Par ailleurs si la responsabilité personnelle de M. [N] est susceptible d’être engagée à raison d’actes revêtant la qualification d’une faute pénale intentionnelle commise en sa qualité de dirigeant de la société MI-CH au préjudice de la société FDJ, elle n’est pas exclusive de l’exercice par la société FDJ d’une action en recouvrement de sa créance contractuelle à l’encontre de la société MI-CH qui reste tenue de son obligation de reversement des mises des joueurs et de paiement des frais de mise à disposition du mobilier.
Il résulte de tout ce qui précède que la société FDJ, détenant une créance certaine à l’égard de la société MI-CH, est bien fondée à former et maintenir une opposition au paiement du prix de cession du fonds de commerce de la société MI-CH.
Le jugement sera donc confirmé en ce qu’il a débouté la société MI-CH de ses demandes tendant à voir ordonner la mainlevée de l’opposition du 20 octobre 2020, le versement de la totalité du prix de vente à la société MI-CH et la libération par le séquestre des fonds entre les mains de la société MI-CH sur production du jugement.
Sur la demande de dommages-intérêts formée par la société MI-CH
La société MI-CH soutient que la société FDJ commet une faute en refusant la mainlevée de l’opposition alors qu’elle n’a entamé aucune démarche pour récupérer les sommes dues auprès de M. [N] à l’encontre duquel elle détient un titre exécutoire, que l’opposition au paiement du prix de cession de son fonds de commerce lui cause un préjudice en ce que sa liquidation ne peut intervenir, alors qu’elle n’a plus d’activité, et qu’il en résulte des frais.

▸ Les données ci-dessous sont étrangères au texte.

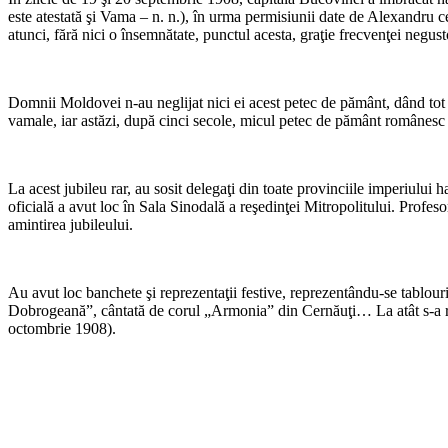
este atestată şi Vama – n. n.), în urma permisiunii date de Alexandru 
atunci, fără nici o în­semnătate, punctul acesta, graţie frecvenţei negus
Domnii Moldovei n-au neglijat nici ei acest petec de pământ, dând tot sp
vamale, iar astăzi, după cinci secole, micul petec de pământ românes
La acest jubileu rar, au sosit delegaţi din toate provinciile imperiului h
oficială a avut loc în Sala Sinodală a reşe­dinţei Mitropolitului. Profeso
amintirea jubileului.
Au avut loc banchete şi reprezentaţii festive, reprezentându-se tablouril
Dobrogeană”, cântată de corul „Armonia” din Cer­năuţi… La atât s-a rea
octombrie 1908).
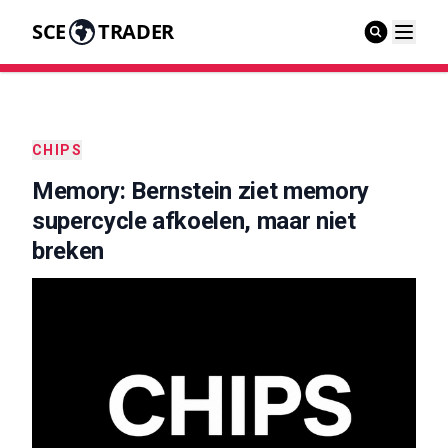
SCE
TRADER
CHIPS
Memory: Bernstein ziet memory
supercycle afkoelen, maar niet
breken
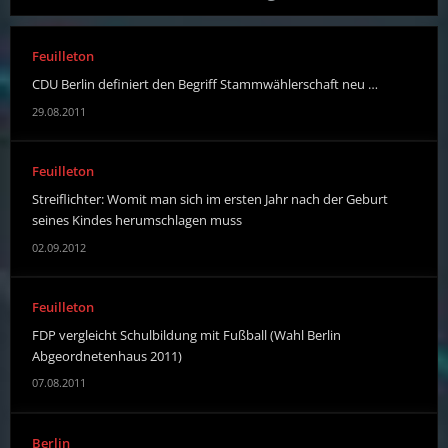
Feuilleton
CDU Berlin definiert den Begriff Stammwählerschaft neu …
29.08.2011
Feuilleton
Streiflichter: Womit man sich im ersten Jahr nach der Geburt
seines Kindes herumschlagen muss
02.09.2012
Feuilleton
FDP vergleicht Schulbildung mit Fußball (Wahl Berlin
Abgeordnetenhaus 2011)
07.08.2011
Berlin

La société FDJ conteste toute faute, faisant observer qu’en maintenant son opposition elle fait usage d’une mesure conservatoire protégeant ses intérêts, tout lien de causalité entre la demande d’indemnisation au titre d’une perte comptable et l’opposition critiquée, et le montant du préjudice allégué.
Sur ce,
En maintenant l’opposition sur le prix de vente du fonds de commerce de la société MI-CH en vue du paiement de sa créance contractuelle et en s’abstenant de recouvrer sa créance indemnitaire auprès de M. [N] arrêtée par le jugement du tribunal correctionnel du 21 juin 202, la société FDJ n’a pas commis de faute à l’égard de la société MI-CH.

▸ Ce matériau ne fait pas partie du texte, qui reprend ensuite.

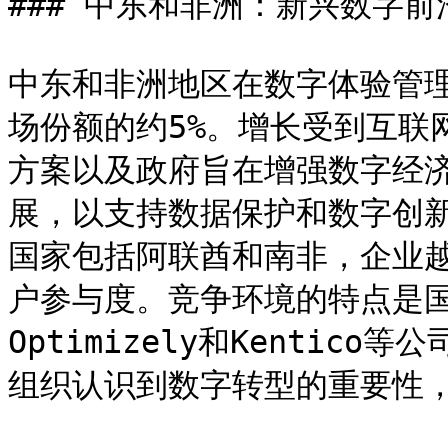
### 中东和非洲：新兴数字前沿
中东和非洲地区在数字体验管
场份额的约5%。增长受到互联
方案以及政府旨在增强数字经
展，以支持数据保护和数字创
国家包括阿联酋和南非，企业
户参与度。竞争环境的特点是
Optimizely和Kenti
组织认识到数字转型的重要性，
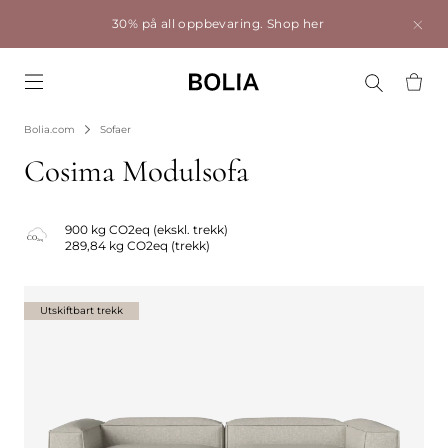
30% på all oppbevaring.
Shop her
Go to frontpage
Bolia.com
Sofaer
Cosima Modulsofa
900 kg CO2eq (ekskl. trekk)
289,84 kg CO2eq (trekk)
Utskiftbart trekk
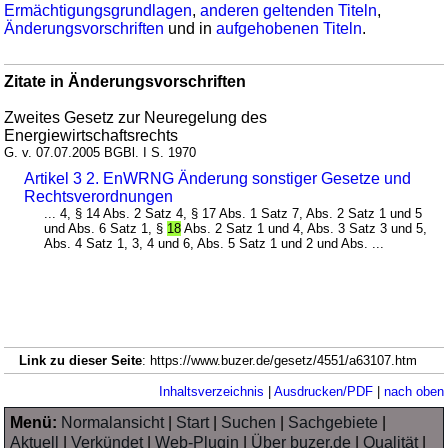
Ermächtigungsgrundlagen
,
anderen geltenden Titeln
,
Änderungsvorschriften
und in
aufgehobenen Titeln
.
Zitate in Änderungsvorschriften
Zweites Gesetz zur Neuregelung des
Energiewirtschaftsrechts
G. v. 07.07.2005 BGBl. I S. 1970
Artikel 3 2. EnWRNG Änderung sonstiger Gesetze und
Rechtsverordnungen
... 4, § 14 Abs. 2 Satz 4, § 17 Abs. 1 Satz 7, Abs. 2 Satz 1 und 5
und Abs. 6 Satz 1, §
18
Abs. 2 Satz 1 und 4, Abs. 3 Satz 3 und 5,
Abs. 4 Satz 1, 3, 4 und 6, Abs. 5 Satz 1 und 2 und Abs. ...
Link zu dieser Seite
: https://www.buzer.de/gesetz/4551/a63107.htm
Inhaltsverzeichnis
|
Ausdrucken/PDF
|
nach oben
Menü:
Normalansicht
|
Start
|
Suchen
|
Sachgebiete
|
Aktuell
|
Verkündet
|
Web-Plugin
|
Über buzer.de
|
Qualität
|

Le jugement sera dès lors également confirmé en ce qu’il a débouté la société MI-CH de sa demande de dommages et intérêts.

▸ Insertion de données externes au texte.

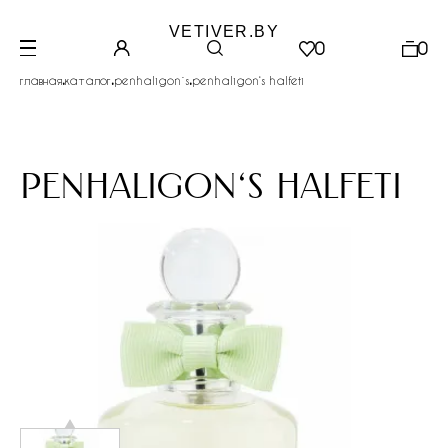
VETIVER.BY
0
0
.
.
.
главная
каталог
penhaligon`s
penhaligon‘s halfeti
penhaligon‘s halfeti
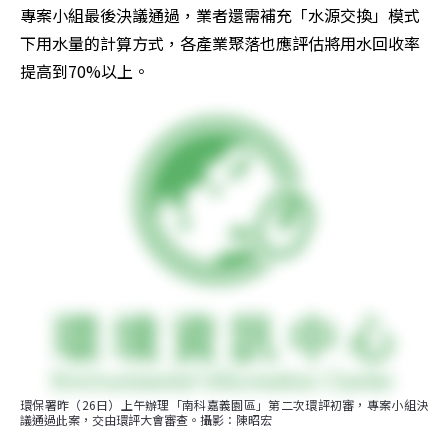
專案小組最後決議通過，業者還需補充「水源交換」模式
下用水量的計算方式，各產業聚落也應評估將用水回收率
提高到70%以上。
環保署昨（26日）上午辦理「南科嘉義園區」第二次環評初審，專案小組決
議通過此案，交由環評大會審查。攝影：陳昭宏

Sur les demandes accessoires :
Partie perdante et succombant en son appel, la société MI-CH supportera les dépens de première instance, le jugement étant confirmé sur ce point, et les dépens d’appel. Elle ne peut de ce fait prétendre à une indemnité procédurale. Le jugement sera confirmé du chef des frais irrépétibles exposés par la société FDJ en première instance et la société MI-CH condamnée à payer à la société FDJ une somme de 1.500 euros au titre des frais irrépétibles qu’elle a exposés en cause d’appel.
PAR CES MOTIFS
La Cour statuant contradictoirement,
Confirme le jugement entrepris en toutes ses dispositions ;
Y ajoutant,
Condamne la société MI-CH à payer à la société Française des jeux la somme de 1.500 euros au titre des frais irrépétibles qu’elle a exposés en cause d’appel ;
Déboute la société MI-CH de sa demande fondée sur l’article 700 du code de procédure civile ;
Condamne la société MI-CH aux dépens d’appel.
Prononcé publiquement par mise à disposition de l’arrêt au greffe de la cour, les parties en ayant été préalablement avisées dans les conditions prévues au deuxième alinéa de l’article 450 du code de procédure civile.
Signé par Madame Florence DUBOIS-STEVANT, Présidente, et par M. BELLANCOURT, Greffier, auquel la minute de la décision a été remise par le magistrat signataire.